The film offers a rare glimpse into the Orthodox way of life, its customs and traditions, but also deals with the wider themes of relationships and family pressures.

Mrs. Burshtein, a native New Yorker who grew up in Tel Aviv, became religious

at age 25, shortly after graduating from Jerusalem’s Sam Spiegel Film and Television School.

“I love this world, I chose it, I was not born in it,” she told reporters.

In preparation for the filming, she spoke with members of her own community – women who had married their sisters’ widowers – and found a surprising phenomenon: the marriages contracted for the sake of fulfilling religious and family obligations evolved into relationships of love.

“At the beginning of the research, it sounded like it was impossible to understand how it works,” Burshtein said. “And then at the end of it, it was like the natural thing to do, to marry within the family.”
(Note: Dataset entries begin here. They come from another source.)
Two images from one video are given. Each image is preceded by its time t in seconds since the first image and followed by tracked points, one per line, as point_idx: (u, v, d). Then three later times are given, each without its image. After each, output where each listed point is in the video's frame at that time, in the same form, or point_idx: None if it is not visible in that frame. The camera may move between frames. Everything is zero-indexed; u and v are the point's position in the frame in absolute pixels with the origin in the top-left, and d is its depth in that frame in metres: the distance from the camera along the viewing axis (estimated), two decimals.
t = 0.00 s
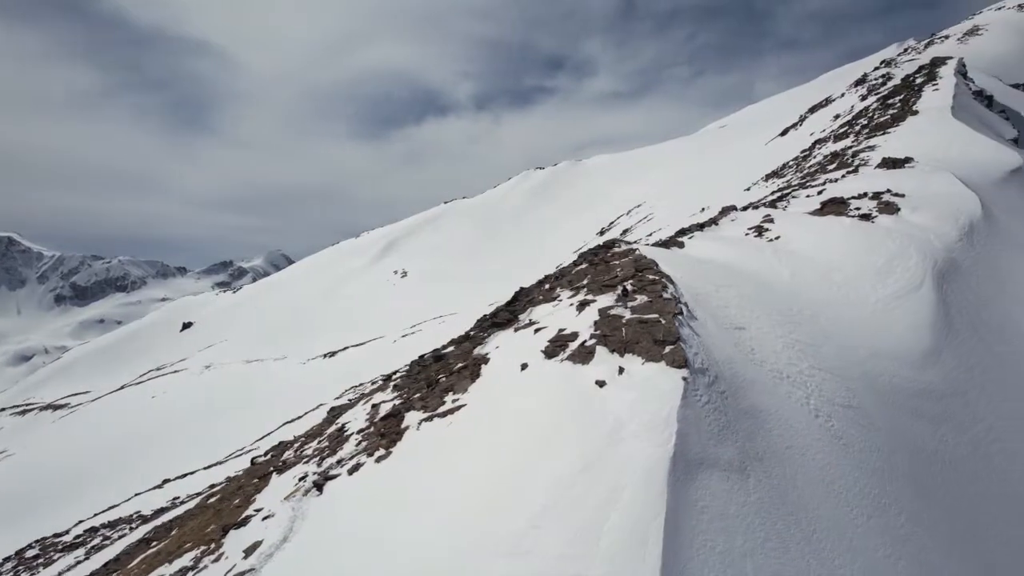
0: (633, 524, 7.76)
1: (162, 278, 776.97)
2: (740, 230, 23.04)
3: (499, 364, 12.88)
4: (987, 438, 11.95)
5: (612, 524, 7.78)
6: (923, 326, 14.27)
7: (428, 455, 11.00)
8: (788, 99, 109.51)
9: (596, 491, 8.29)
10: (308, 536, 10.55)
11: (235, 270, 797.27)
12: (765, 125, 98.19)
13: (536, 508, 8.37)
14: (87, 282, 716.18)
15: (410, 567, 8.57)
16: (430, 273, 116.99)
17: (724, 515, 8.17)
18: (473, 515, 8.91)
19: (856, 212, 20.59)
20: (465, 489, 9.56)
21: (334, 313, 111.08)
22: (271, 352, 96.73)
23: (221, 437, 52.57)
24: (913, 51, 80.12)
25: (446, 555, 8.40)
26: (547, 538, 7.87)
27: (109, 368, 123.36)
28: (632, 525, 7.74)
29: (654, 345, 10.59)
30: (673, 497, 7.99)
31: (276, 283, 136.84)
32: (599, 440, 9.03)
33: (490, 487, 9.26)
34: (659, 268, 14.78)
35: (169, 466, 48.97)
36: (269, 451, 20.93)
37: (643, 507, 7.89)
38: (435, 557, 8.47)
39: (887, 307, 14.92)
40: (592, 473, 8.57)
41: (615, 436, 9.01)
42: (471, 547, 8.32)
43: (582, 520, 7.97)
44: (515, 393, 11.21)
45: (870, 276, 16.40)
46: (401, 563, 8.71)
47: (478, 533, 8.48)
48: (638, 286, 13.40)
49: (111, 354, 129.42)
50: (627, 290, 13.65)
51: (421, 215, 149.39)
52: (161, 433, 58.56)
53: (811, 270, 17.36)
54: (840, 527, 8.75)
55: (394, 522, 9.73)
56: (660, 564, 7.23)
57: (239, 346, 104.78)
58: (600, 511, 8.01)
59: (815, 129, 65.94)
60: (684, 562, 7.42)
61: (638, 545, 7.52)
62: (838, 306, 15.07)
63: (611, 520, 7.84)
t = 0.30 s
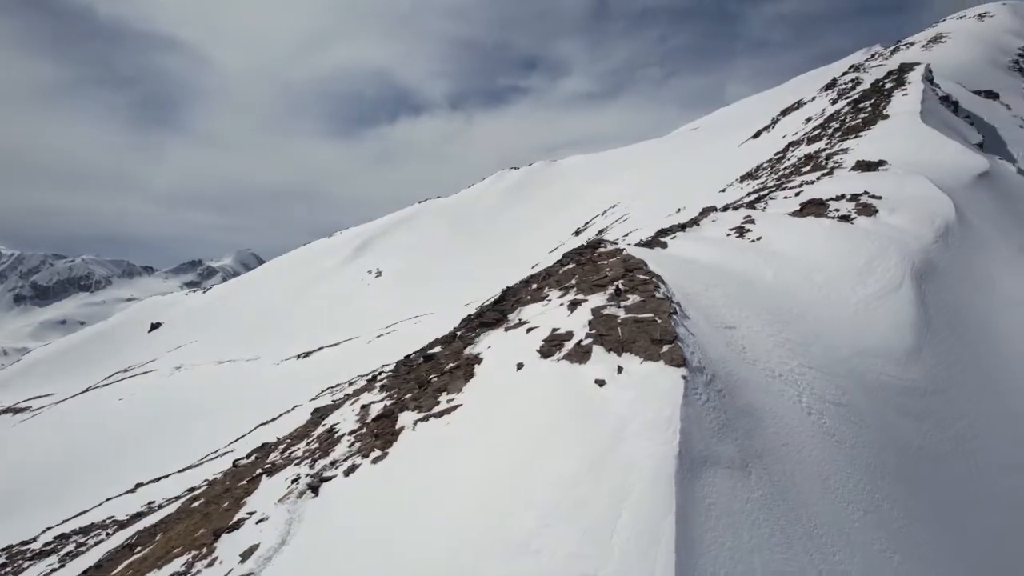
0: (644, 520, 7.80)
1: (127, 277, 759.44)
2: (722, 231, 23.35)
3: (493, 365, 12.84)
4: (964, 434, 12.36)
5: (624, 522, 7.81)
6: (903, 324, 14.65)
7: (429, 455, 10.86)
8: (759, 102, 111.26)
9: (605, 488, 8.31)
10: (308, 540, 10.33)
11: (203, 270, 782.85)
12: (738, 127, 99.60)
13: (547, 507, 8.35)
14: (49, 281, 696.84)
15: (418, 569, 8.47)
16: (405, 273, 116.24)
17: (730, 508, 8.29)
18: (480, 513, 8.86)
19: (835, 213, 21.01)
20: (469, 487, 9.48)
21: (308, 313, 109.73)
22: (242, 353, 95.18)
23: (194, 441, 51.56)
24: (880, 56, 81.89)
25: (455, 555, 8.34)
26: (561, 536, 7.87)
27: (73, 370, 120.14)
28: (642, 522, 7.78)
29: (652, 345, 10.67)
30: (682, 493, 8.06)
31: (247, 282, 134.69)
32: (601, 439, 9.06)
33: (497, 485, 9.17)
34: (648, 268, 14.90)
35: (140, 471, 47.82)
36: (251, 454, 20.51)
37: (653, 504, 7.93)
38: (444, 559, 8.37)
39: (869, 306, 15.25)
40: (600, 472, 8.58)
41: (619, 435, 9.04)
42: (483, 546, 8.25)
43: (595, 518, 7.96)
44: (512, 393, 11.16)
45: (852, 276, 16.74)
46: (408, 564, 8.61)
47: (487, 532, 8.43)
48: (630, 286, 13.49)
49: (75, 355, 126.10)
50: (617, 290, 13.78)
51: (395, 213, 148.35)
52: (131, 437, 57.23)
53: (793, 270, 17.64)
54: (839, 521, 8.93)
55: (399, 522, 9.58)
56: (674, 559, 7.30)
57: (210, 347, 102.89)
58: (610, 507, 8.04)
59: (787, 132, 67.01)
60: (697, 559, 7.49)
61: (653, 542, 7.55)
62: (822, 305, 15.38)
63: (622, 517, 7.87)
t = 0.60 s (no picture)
0: (653, 517, 7.88)
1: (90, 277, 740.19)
2: (703, 232, 23.60)
3: (488, 365, 12.76)
4: (945, 430, 12.74)
5: (634, 520, 7.86)
6: (885, 322, 14.99)
7: (428, 456, 10.79)
8: (731, 105, 112.67)
9: (613, 487, 8.35)
10: (308, 543, 10.15)
11: (169, 269, 766.65)
12: (711, 129, 100.80)
13: (555, 505, 8.36)
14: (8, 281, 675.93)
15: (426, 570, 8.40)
16: (379, 273, 115.29)
17: (733, 503, 8.42)
18: (486, 513, 8.83)
19: (815, 214, 21.44)
20: (472, 487, 9.46)
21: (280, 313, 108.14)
22: (213, 354, 93.41)
23: (164, 445, 50.50)
24: (848, 61, 83.66)
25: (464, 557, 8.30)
26: (572, 536, 7.90)
27: (35, 372, 116.56)
28: (651, 519, 7.85)
29: (650, 345, 10.71)
30: (689, 490, 8.16)
31: (217, 282, 132.25)
32: (604, 438, 9.10)
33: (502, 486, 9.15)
34: (638, 268, 14.97)
35: (108, 476, 46.66)
36: (232, 457, 20.07)
37: (662, 501, 8.01)
38: (453, 561, 8.33)
39: (852, 305, 15.56)
40: (606, 470, 8.63)
41: (622, 433, 9.09)
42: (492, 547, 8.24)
43: (605, 516, 8.01)
44: (510, 392, 11.14)
45: (833, 276, 17.06)
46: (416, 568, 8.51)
47: (496, 534, 8.41)
48: (621, 286, 13.52)
49: (37, 356, 122.41)
50: (608, 290, 13.86)
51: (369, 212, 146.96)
52: (98, 440, 55.72)
53: (775, 269, 17.91)
54: (836, 514, 9.13)
55: (402, 525, 9.49)
56: (686, 556, 7.39)
57: (179, 349, 100.77)
58: (619, 505, 8.08)
59: (759, 135, 68.08)
60: (709, 557, 7.56)
61: (664, 539, 7.62)
62: (807, 304, 15.65)
63: (632, 516, 7.91)
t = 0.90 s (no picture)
0: (664, 513, 7.94)
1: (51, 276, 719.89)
2: (685, 232, 23.88)
3: (482, 365, 12.72)
4: (929, 426, 13.10)
5: (645, 517, 7.91)
6: (867, 321, 15.33)
7: (428, 456, 10.72)
8: (703, 107, 114.14)
9: (621, 483, 8.41)
10: (309, 544, 10.02)
11: (134, 269, 749.40)
12: (684, 131, 102.02)
13: (565, 503, 8.38)
14: None
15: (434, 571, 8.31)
16: (352, 273, 114.19)
17: (738, 500, 8.56)
18: (494, 511, 8.80)
19: (795, 216, 21.81)
20: (477, 487, 9.42)
21: (252, 314, 106.46)
22: (183, 356, 91.53)
23: (135, 448, 49.44)
24: (818, 65, 85.25)
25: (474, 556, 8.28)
26: (583, 533, 7.93)
27: None
28: (661, 515, 7.91)
29: (647, 345, 10.80)
30: (695, 487, 8.26)
31: (185, 282, 129.66)
32: (609, 437, 9.14)
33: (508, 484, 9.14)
34: (627, 268, 15.07)
35: (76, 481, 45.46)
36: (214, 461, 19.67)
37: (673, 496, 8.09)
38: (463, 562, 8.27)
39: (836, 305, 15.87)
40: (613, 467, 8.67)
41: (627, 431, 9.15)
42: (503, 546, 8.23)
43: (616, 512, 8.05)
44: (507, 391, 11.13)
45: (816, 277, 17.39)
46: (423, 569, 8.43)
47: (506, 533, 8.38)
48: (613, 286, 13.60)
49: None
50: (600, 291, 13.93)
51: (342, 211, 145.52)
52: (64, 445, 54.17)
53: (759, 270, 18.19)
54: (835, 509, 9.34)
55: (407, 526, 9.39)
56: (698, 551, 7.47)
57: (147, 350, 98.56)
58: (629, 502, 8.13)
59: (733, 137, 69.04)
60: (719, 553, 7.65)
61: (678, 536, 7.68)
62: (792, 304, 15.93)
63: (642, 512, 7.97)
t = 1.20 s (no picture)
0: (674, 511, 8.02)
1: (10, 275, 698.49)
2: (668, 232, 24.10)
3: (477, 365, 12.71)
4: (913, 421, 13.45)
5: (655, 514, 7.98)
6: (850, 320, 15.66)
7: (428, 456, 10.66)
8: (676, 109, 115.37)
9: (629, 482, 8.47)
10: (310, 546, 9.88)
11: (98, 268, 731.38)
12: (658, 132, 103.04)
13: (574, 502, 8.42)
14: None
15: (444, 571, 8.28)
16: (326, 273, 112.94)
17: (742, 495, 8.68)
18: (502, 512, 8.79)
19: (775, 216, 22.17)
20: (482, 486, 9.41)
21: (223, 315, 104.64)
22: (151, 357, 89.58)
23: (103, 453, 48.26)
24: (788, 69, 86.74)
25: (485, 556, 8.26)
26: (595, 532, 7.96)
27: None
28: (672, 512, 7.99)
29: (645, 344, 10.89)
30: (702, 484, 8.38)
31: (153, 282, 126.89)
32: (613, 436, 9.21)
33: (514, 484, 9.13)
34: (617, 267, 15.15)
35: (43, 486, 44.22)
36: (195, 464, 19.31)
37: (683, 494, 8.17)
38: (474, 561, 8.25)
39: (820, 305, 16.17)
40: (620, 466, 8.74)
41: (632, 429, 9.22)
42: (514, 546, 8.22)
43: (627, 510, 8.10)
44: (505, 390, 11.14)
45: (799, 277, 17.70)
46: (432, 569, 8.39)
47: (515, 532, 8.38)
48: (605, 285, 13.68)
49: None
50: (591, 290, 14.00)
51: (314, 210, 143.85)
52: (28, 449, 52.55)
53: (743, 270, 18.43)
54: (834, 505, 9.53)
55: (412, 527, 9.34)
56: (711, 548, 7.56)
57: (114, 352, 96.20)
58: (639, 500, 8.19)
59: (707, 139, 69.88)
60: (729, 548, 7.76)
61: (689, 534, 7.76)
62: (777, 303, 16.19)
63: (653, 510, 8.03)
With the backing of her rabbi, Ms.Burshtein began production in January 2011 in a tiny Tel Aviv apartment, not far from the home she shares with her husband and four children. Her three sons and daughter, all in their teens, are enthusiastic supporters of her work. On all occasions Rama takes time to express her thanks to them and to her loyal husband, a highly respected public figure in the charedi world.

By opening a window to the charedi world I believe Rama Burshtein, even without the predicted Academic Award, has done a great benefit for Jewish life in Israel which is in dire need in improvement.